Evaluation failure signals

False Positive (Passes bad content):

evaluation_metrics = {
    # Percentage of answers passing evaluation gate
    # Calculated: passed_evaluations / total_evaluations
    'pass_rate': 0.87,

    # Percentage of passed answers rejected by users (thumbs down, edits)
    # Tracked via user feedback events
    'user_rejection_rate': 0.31,

    # Pearson correlation between evaluation scores and user ratings
    # Calculated on sample of 100+ user-rated responses
    'correlation': 0.42
}

# Alert if correlation < 0.6
# → Evaluation metrics don't predict user satisfaction

False Negative (Rejects good content):

retry_metrics = {
    # Average number of reflection-evaluation cycles before final acceptance
    # Calculated: sum(retry_counts) / successful_requests
    'avg_retry_count': 4.2,

    # Percentage of eventually successful requests after multiple retries
    # High value + high avg_retry_count = evaluation too strict
    'final_success_after_retries': 0.65
}

# Alert if avg_retry_count > 3
# → Evaluation thresholds too strict, wasting compute

Diagnostic dashboard

Track these metric pairs to identify which component broke:

Symptom	Broken Component	Fix
High `timeout_rate` + Low `pass_rate`	Canonical model too strict	Relax required fields
High `pass_rate` + High `user_rejection_rate`	Evaluation too lenient	Tighten thresholds
High `stopped_at_iteration_1` + High `avg_missing_fields`	Reflection logic error	Fix completeness check
High `avg_retry_count` + Low `timeout_rate`	Evaluation too strict	Lower thresholds

Summary: Design rules

Separation of Concerns: Never let the component searching for data decide if the data is “good.” Let it only decide if the data is “there”
Opposing Criteria:
- Reflector criteria: “What is missing?
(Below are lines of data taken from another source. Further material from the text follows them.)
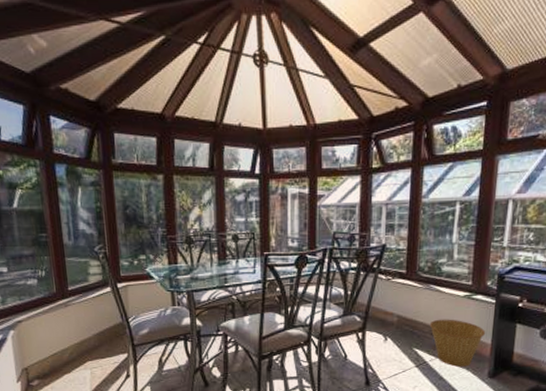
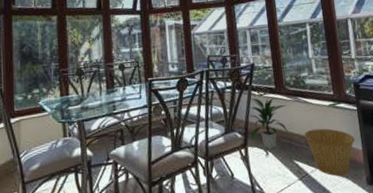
indoor plant: none [370,282,416,336] -> present [249,98,287,150]

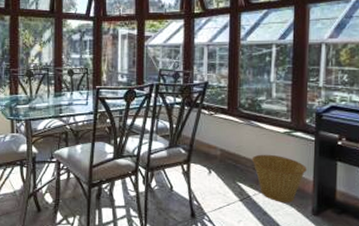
indoor plant: present [249,98,287,150] -> none [195,117,237,169]

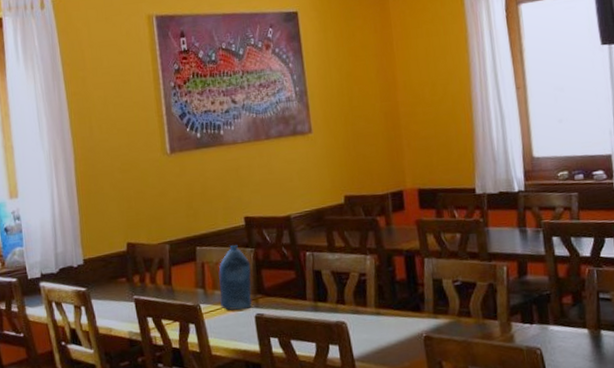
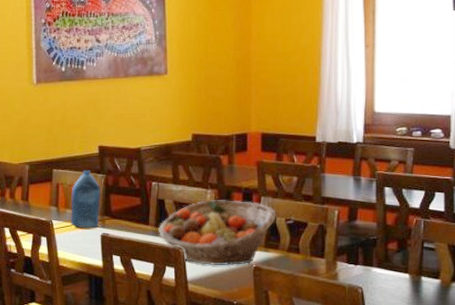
fruit basket: none [317,264,443,339] -> present [158,200,276,265]

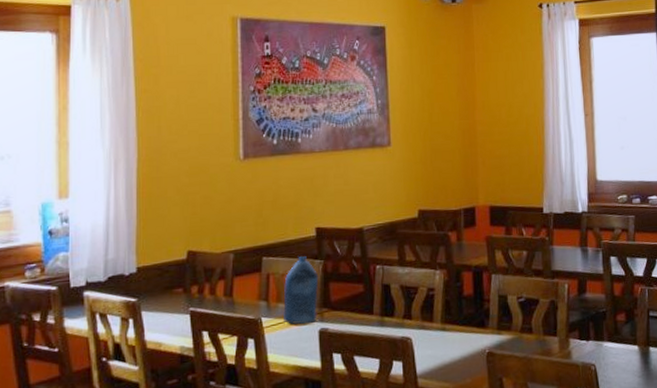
fruit basket: present [158,200,276,265] -> none [384,279,508,355]

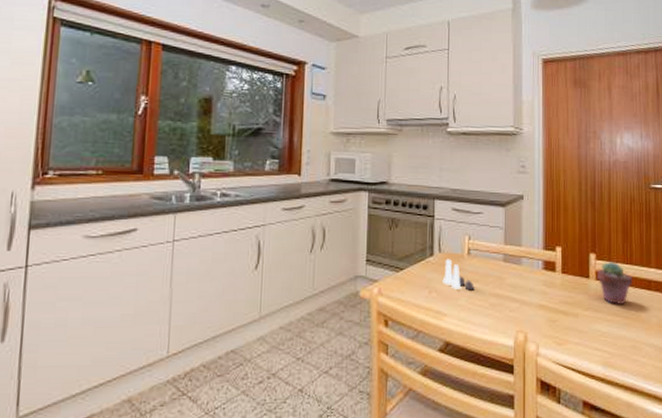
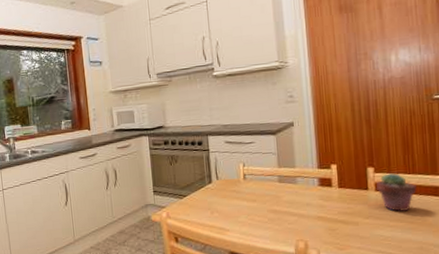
salt and pepper shaker set: present [442,259,475,291] -> none [222,184,253,209]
What doesn’t add up? Who disagrees?” (Drive for entropy reduction)
- Evaluator criteria: “Is this authoritative? Is this safe? Is this precise?” (Quality control)
The Schema is Important: Use structured Canonical Models to drive Reflection. An abstract “search until done” instruction leads to lazy agents
Fail-Fast vs Fail-Late: The Reflector should fail fast (iterate quickly). The Evaluator should fail late (reject the final product), triggering a focused repair loop

By defining this separation, we move from agents that “hallucinate success” to agents that rigorously construct answers.